With the introduction of the pension freedoms from April 2015, there is a question hanging over lifestyle funds as to whether they are still appropriate for an employer’s default investment strategy.

A lifestyle fund gradually moves an employee away from high-risk, high-return assets at the start of their employment, when they have around 30-35 years to retirement, into lower-risk, lower-return assets the nearer they get to retirement. The logic of this investment strategy is that when an employee first starts contributing to a pension, hopefully they will be quite young and a long way from retirement, so can afford to take on risk at this point.

Becky Tilston-Hales, director, strategic project management at BlackRock, explains: “[Employees should] take on the risk early, try and grow their pension pot as fast as they can, and then try and reduce the risk as they get nearer to retirement. They’re less able to tolerate a big loss in their pension pot the closer they get to retirement, because they’ve less time to recover that loss again in the market. It’s about derisking the closer they get to retirement and then getting ready to take their assets and retire.”

The time an employee chooses to start derisking depends on their own views, but one of the challenges of lifestyle strategies is that employees do not always know when they are going to retire; the strategy assumes an employee will have a rough idea. “Different investment houses will have different views on their retirement glide path, which would dictate the risk return level at what stage [an employee is] in their retirement journey,” explains Tilston-Hales. "Typically people might start derisking around 15 to 10 years prior to when they expect to retire. “The investment strategy can be only as precise as people’s own knowledge at the age of 25 as to when they might want to retire.”
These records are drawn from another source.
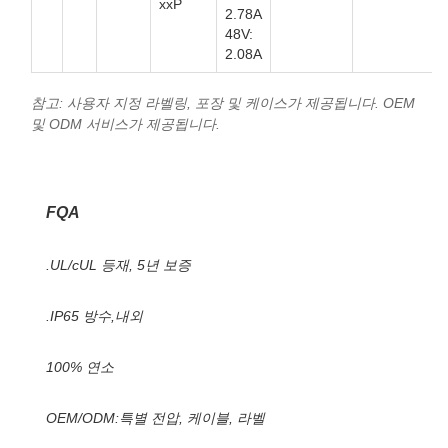
xxP
2.78A
48V:
2.08A
참고: 사용자 지정 라벨링, 포장 및 케이스가 제공됩니다. OEM
및 ODM 서비스가 제공됩니다.
FQA
.UL/cUL 등재, 5년 보증
.IP65 방수,내외
100% 연소
OEM/ODM:특별 전압, 케이블, 라벨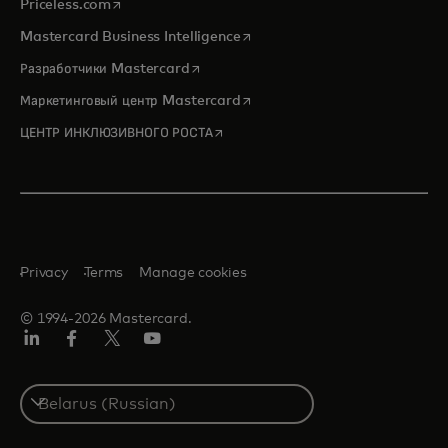
opens in a new tab
Priceless.com
opens in a new tab
Mastercard Business Intelligence
opens in a new tab
Разработчики Mastercard
opens in a new tab
Маркетинговый центр Mastercard
opens in a new tab
ЦЕНТР ИНКЛЮЗИВНОГО РОСТА
Privacy
Terms
Manage cookies
© 1994-2026 Mastercard.
LinkedIn
Facebook
X
YouTube
(ранее
Twitter)
Select
a
country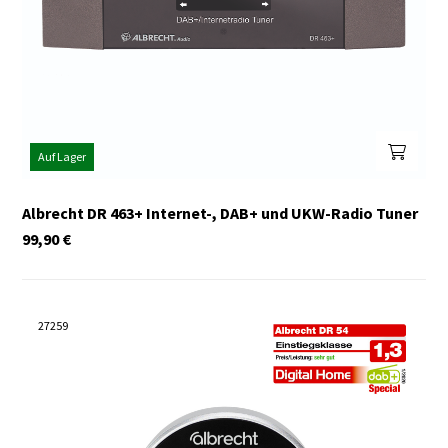
Auf Lager
Albrecht DR 463+ Internet-, DAB+ und UKW-Radio Tuner
99,90
€
27259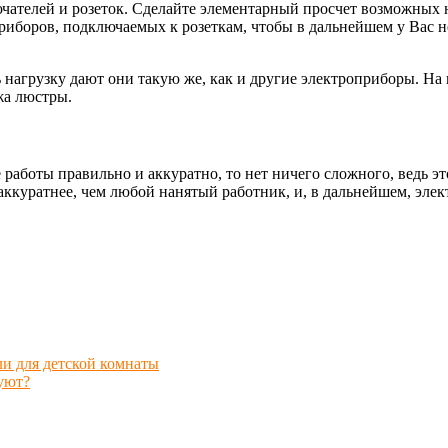
чателей и розеток. Сделайте элементарный просчет возможных н
иборов, подключаемых к розеткам, чтобы в дальнейшем у Вас н
ь нагрузку дают они такую же, как и другие электроприборы. На
ажа люстры.
работы правильно и аккуратно, то нет ничего сложного, ведь э
аккуратнее, чем любой нанятый работник, и, в дальнейшем, элек
и для детской комнаты
уют?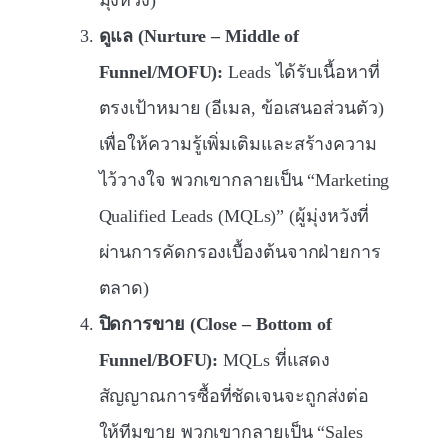
มุ่งหวัง)
ดูแล (Nurture – Middle of
Funnel/MOFU):
Leads ได้รับเนื้อหาที่
ตรงเป้าหมาย (อีเมล, ข้อเสนอส่วนตัว)
เพื่อให้ความรู้เพิ่มเติมและสร้างความ
ไว้วางใจ พวกเขากลายเป็น “Marketing
Qualified Leads (MQLs)” (ผู้มุ่งหวังที่
ผ่านการคัดกรองเบื้องต้นจากฝ่ายการ
ตลาด)
ปิดการขาย (Close – Bottom of
Funnel/BOFU):
MQLs ที่แสดง
สัญญาณการซื้อที่ชัดเจนจะถูกส่งต่อ
ให้ทีมขาย พวกเขากลายเป็น “Sales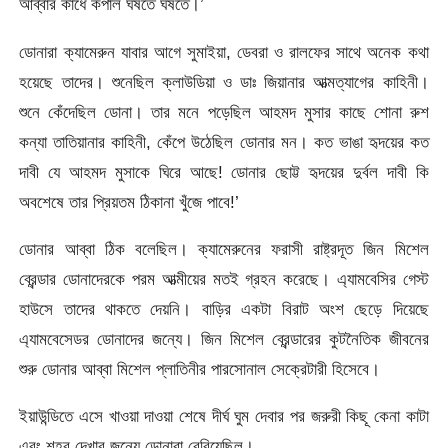
আব্বার কাঁধে কপাল ঘষতে ঘষতে।’
ডোনারা ক্যামেরুন যাবার আগে সুমাইয়া, ডেবরা ও রালফের সাথে অনেক কথা
হয়েছে তাদের। শুনেছিল ক্লাউডিয়া ও ডাঃ জিয়ানার আত্মত্যাগের কাহিনী।
শুনে কেঁদেছিল ডোনা। তার মনে পড়েছিল আহমদ মুসার কাছে শোনা রুশ
কন্যা তাতিয়ানার কাহিনী, কেঁপে উঠেছিল ডোনার মন। কত ভাঙা হৃদয়ের কত
দাবী যে আহমদ মুসাকে ঘিরে আছে! ডোনার ছোট্ট হৃদয়ের দুর্বল দাবী কি
অবশেষে তার প্রিয়তম ঠিকানা খুঁজে পাবে!’
ডোনার আব্বা ঠিক বলেছিল। ক্যামেরুনের ফরাসী রাষ্ট্রদূত জিন মিশেল
ব্রেন্ডার ডোনাদেরকে পরম আত্মীয়ের মতই গ্রহন করেছে। এ্যামবেসির গেস্ট
হাউসে তাদের থাকতে দেয়নি। বাড়ির একটা বিরাট অংশ ছেড়ে দিয়েছে
এ্যামবেসেডর ডোনাদের জন্যে। জিন মিশেল ব্রেন্ডারের কুটনৈতিক জীবনের
শুরু ডোনার আব্বা মিশেল প্লাতিনীর পারসোনাল সেক্রেটারী হিসেবে।
ইয়াউন্ডিতে এসে খাওয়া দাওয়া শেষে দীর্ঘ ঘুম দেবার পর জরুরী কিছূ কেনা কাটা
এবং শহর দেখার জন্যে ডোনারা বেরিয়েছিল।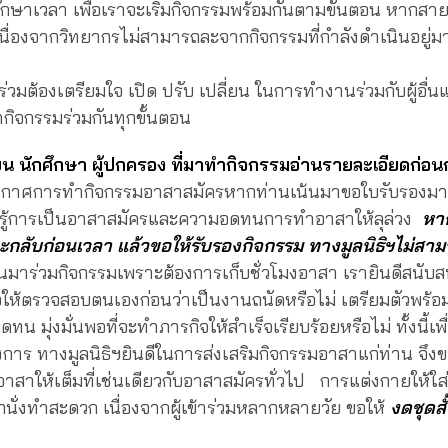
ักษาเวลา เพื่อเราจะเริ่มกิจกรรมพร้อมกันตามขั้นตอน หากส
นื่องจากวิทยากรไม่สามารถละจากกิจกรรมที่กำลังดำเนินอยู่มาเริ่ม
าร่วมต้องเตรียมใจ เปิด ปรับ เปลี่ยน ในการทำงานร่วมกับผู้อื
กิจกรรมร่วมกันทุกขั้นตอน
ยน นักศึกษา ผู้ปกครอง ที่มาทำกิจกรรมอ่านรายละเอียดก่อ
ยากาศการทำกิจกรรมอาสาสมัครหากท่านเน้นมาขอใบรับรองมา
ยนรู้การเป็นอาสาสมัครและความอดทนการทำอาสาให้ลุล่วง
หา
กลับก่อนเวลา แล้วขอให้รับรองกิจกรรม ทางมูลนิธิฯไม่สาม
นมาร่วมกิจกรรมเพราะต้องการเก็บชั่วโมงอาสา เรายินดีสนับสน
ให้ตรวจสอบตนเองก่อนว่าเป็นงานถนัดหรือไม่ เตรียมตัวพร้อ
น มุ่งมั่นพอที่จะทำภารกิจให้สำเร็จเรียบร้อยหรือไม่ ทั้งนี้เพื่
การ ทางมูลนิธิฯยินดีในการส่งเสริมกิจกรรมอาสาแก่ท่าน จึงข
าสาให้เต็มที่เช่นเดียวกับอาสาสมัครทั่วไป การแต่งกายให้ใส
ุกนั่งทำสะดวก เนื่องจากผู้เข้าร่วมหลากหลายวัย ขอให้
งดชุดสั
A default strategy needs to be suitable for a diverse workforce, which presents another challenge for employers, says Paul Todd, director of investment, development and delivery at the National Employment Savings Trust (Nest). “One investment strategy may be more important for people in their 20s, but they may need a very different approach when they get in to their 40s or 50s, or approach retirement,” he explains. “So [employers need to] make sure that not only is the default strategy right in a broad sense for a particular workforce, but that it is also able to adapt as people go through their careers and have different needs at different ages.”

Pension freedoms

Pre-pension freedoms, the expectation was that almost all employees would buy an annuity as the end-point of a lifestyle strategy that would point towards investing in asset classes. Tilston-Hales explains: “That meant that the investment mix that [an employee] had in their pension pot moved from almost 100% in equities at the beginning to something that was almost entirely in gilts, and long-dated gilts because that best matches an annuity-type strategy. That makes a lot of sense if everyone is going to annuitise, but that strategy makes less sense if people want to take all their money in cash, or if they want to stay invested in the stock market and draw down an income from an invested portfolio.”

Now the industry is questioning if a lifestyle strategy is applicable if employees are typically not going to annuitise. Nick Dixon, investment director of Aegon, says: “In my judgement, lifestyling, where the provider undertakes the derisking towards the end of the retirement journey, still has a very important role to play. I think it is very important that people derisk towards the end of their journey otherwise they could be significantly out of pocket just at the time that they need that capital.”

The pension freedoms offer employees much wider choices and it is just as important now as it ever has been for pension members to be provided with clear communication and investment information, says Dixon. “I think there needs to be more [communication] in general from employers and providers,” he says. “And, as part of that, we need to engage people in a simple clear way, and provide tools to make it easier for people to make their own choices. We need to develop more engaging conversations for investors about their pensions.”